Anche nel real estate l’IA sta entrando in modo molto forte. Non solo per quanto riguarda l’estimo, ma anche previsione dei prezzi di mercato.
Oggi i clienti cercano assistenti virtuali che siamo sempre disponibili e che forniscano aggiornamenti in tempo reale di prezzi e tendenze. I clienti cercano valutazione dei loro investimenti, in modo sempre più trasparente e affidabile. Il cliente cerca un’esperienza digitale. Dobbiamo essere coscienti del fatto che sta diventando uno standard di settore. L’IA sarà una bussola per le decisioni che dovremmo prendere come investitori o consulenti. Ci sono sempre più start up che in Nord America classificano i vari aspetti che possono servire come modelli valutativi. Si tratta di un processo dinamico anche per il settore residenziale, un modello che cambia di giorno in giorno e in ora in ora. Simulazione del reddito futuro di un immobile.
Tuttavia, questa situazione non è esente da possibili errori nelle banche dati e sarebbe amplificato dall’IA che va a pescare proprio dalle banche dati. Clienti e investitori hanno bisogno di tracciabilità. Un altro aspetto che voglio evidenziare è il tema del costo che va affrontato, anche perchè le grandi aziende possono averli più agevolmente rispetto alle Pmi.
Infine, c’è un problema di privacy, ma comunque c’è da superare l’ostacolo del cambiamento».
Infine, Camilla Conti ha chiuso con una domanda rivolta a Sacco in merito al significato di bene comune.

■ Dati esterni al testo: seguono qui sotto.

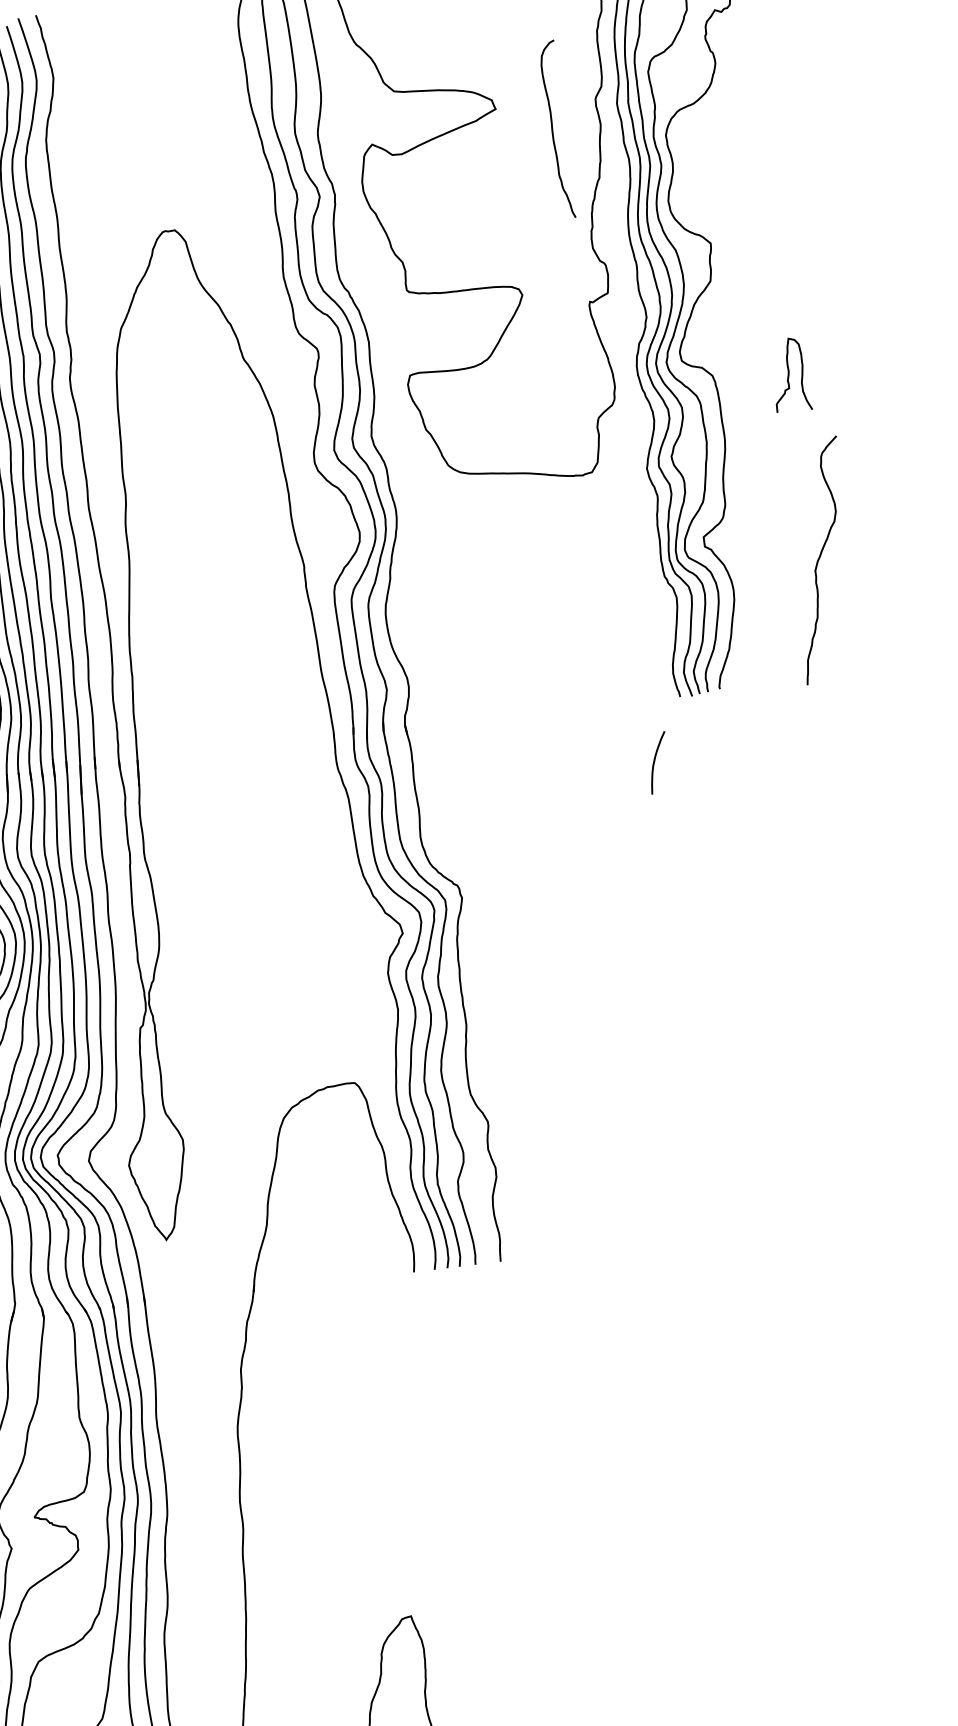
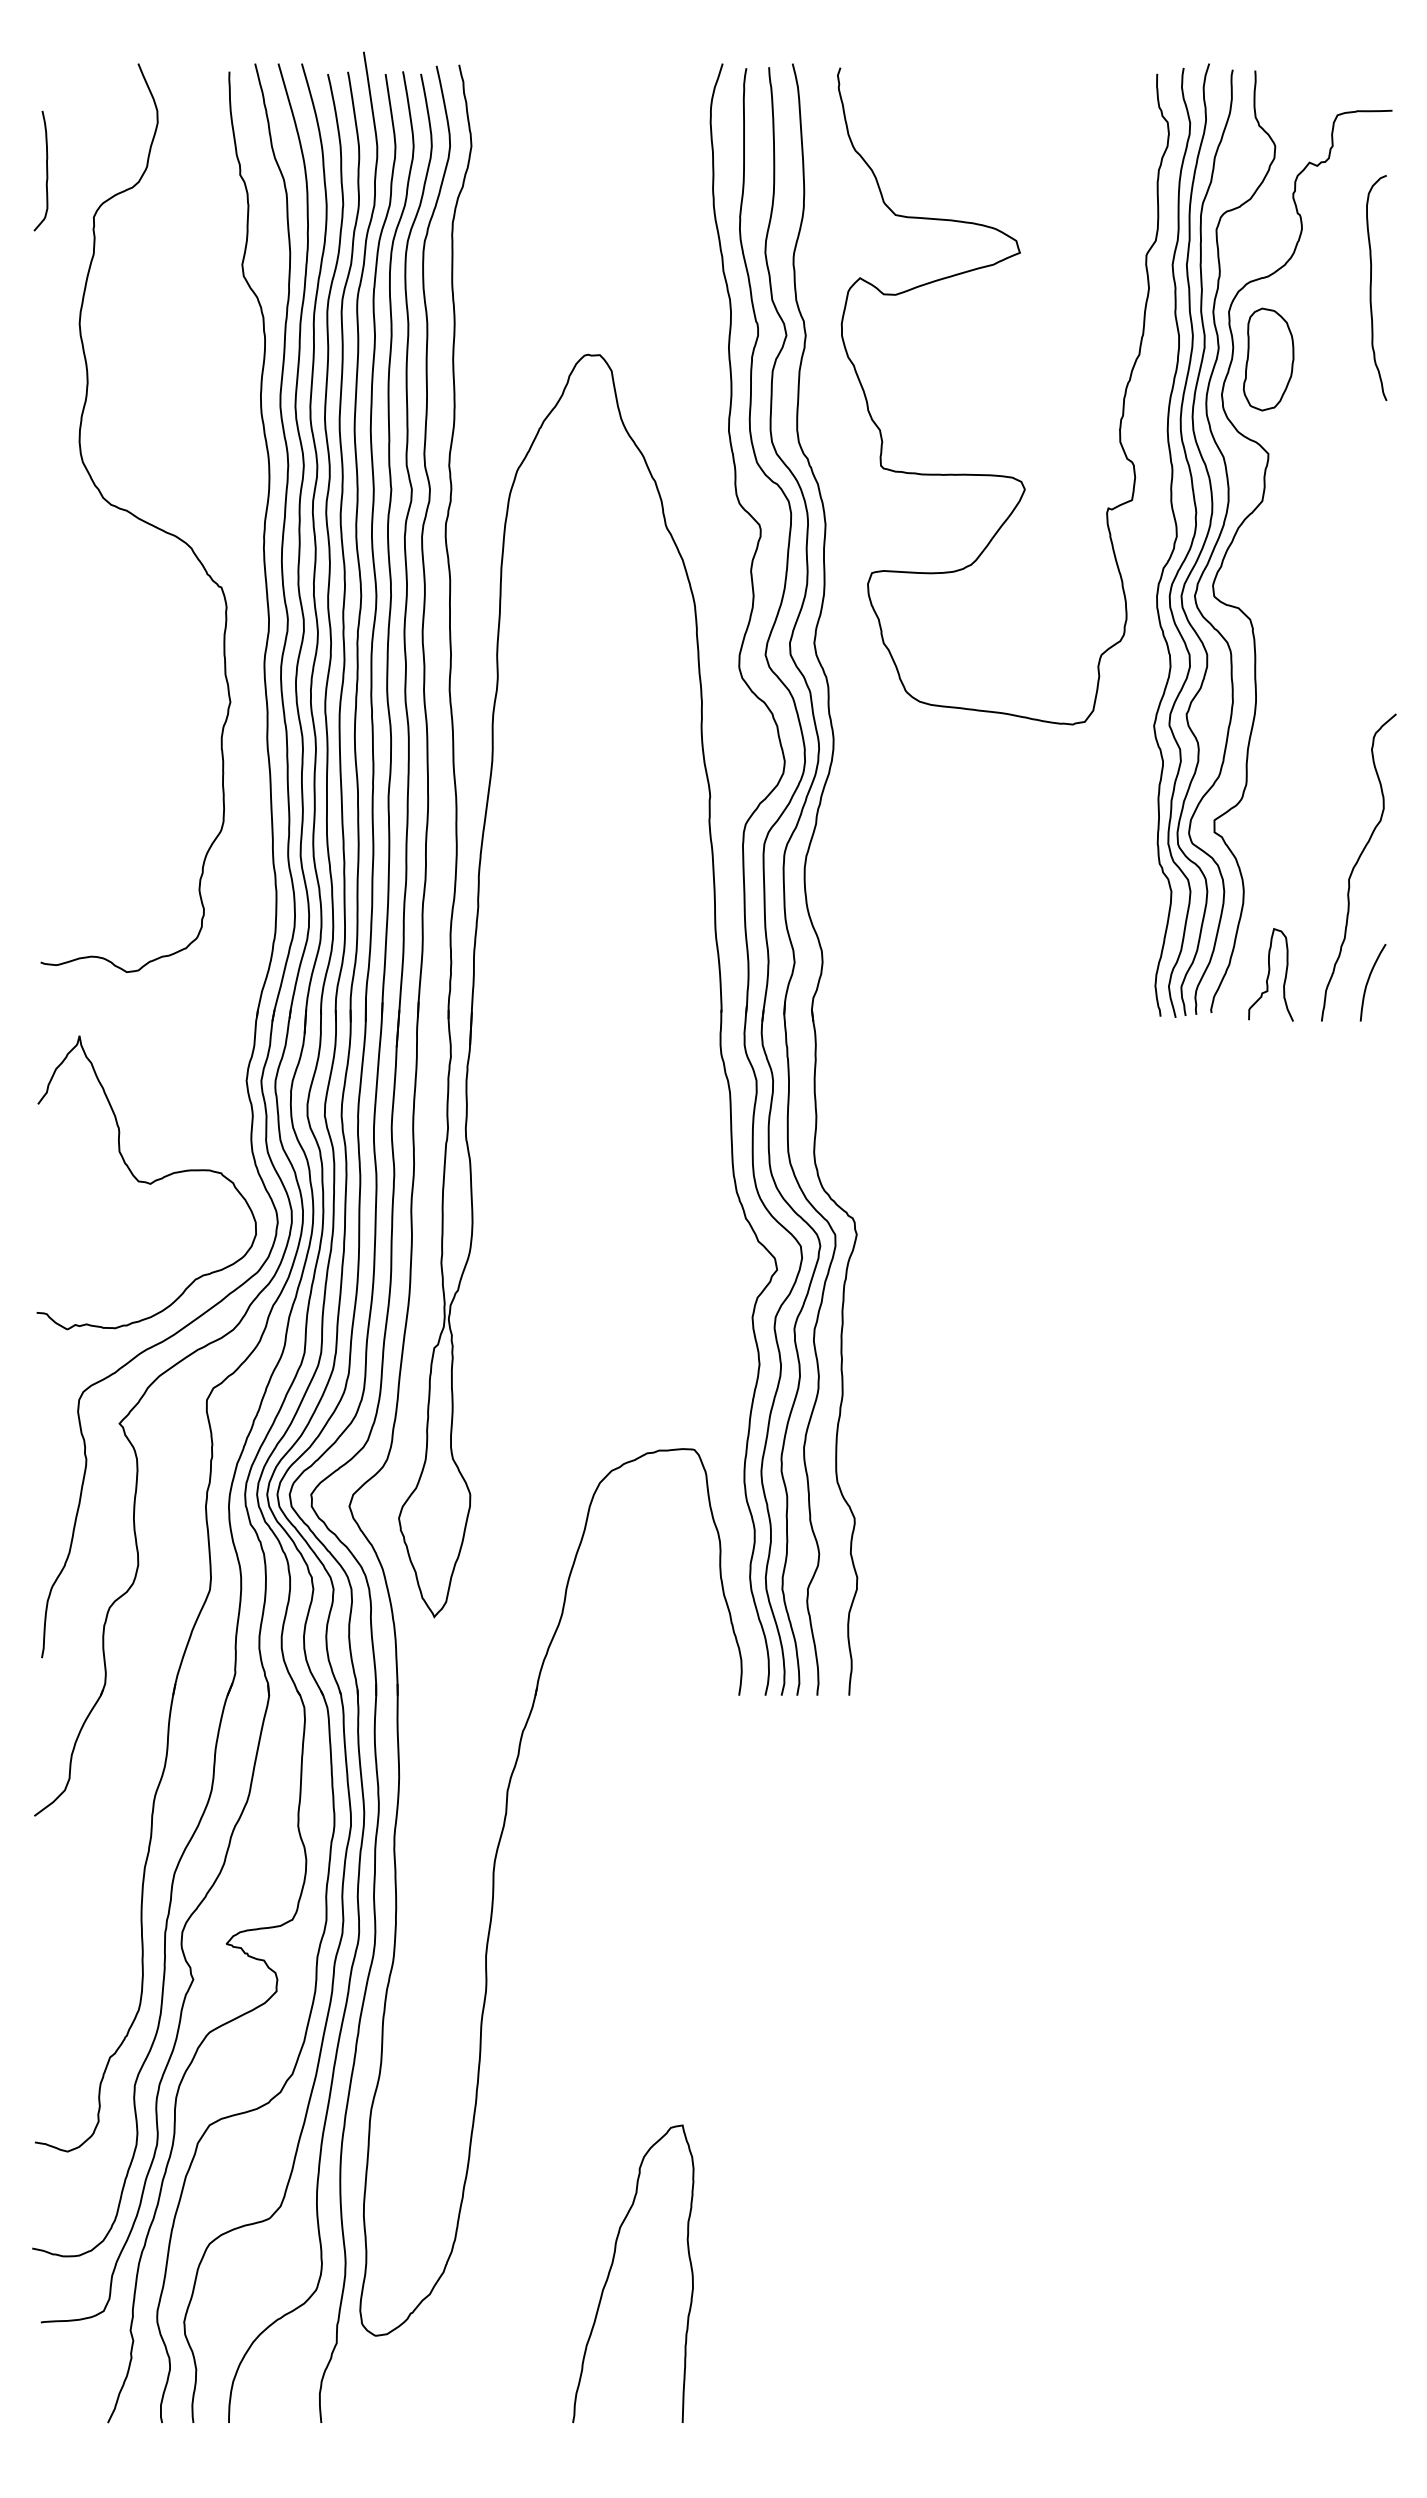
curve: (552, 129) -> (1371, 287), moved
part: (701, 169) -> (1268, 359), added
curve: (789, 374) -> (1269, 974), moved
curve: (655, 761) -> (1369, 980), moved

«C’è un concetto di forte tradizione, ma oggi la rete è anche fatta dalla digitalizzazione. Una regola fondamentale è che l’irreale, non è più tale. La nostra realtà è mediata, non esiste più distinzione con il virtuale. Tutto quello che è digitale è reale. Quello che farei nel mondo, lo farei anche online. Come copio nel mondo reale. Come non copio nella vita reale non copio nel digitale. La tecnica non è neutrale. La tecnica influenza il modo di agire. Il protestantesimo nacque grazie alla nascita della stampa. Oggi siamo ritornati un po’ come al tempo della rivoluzione industriale».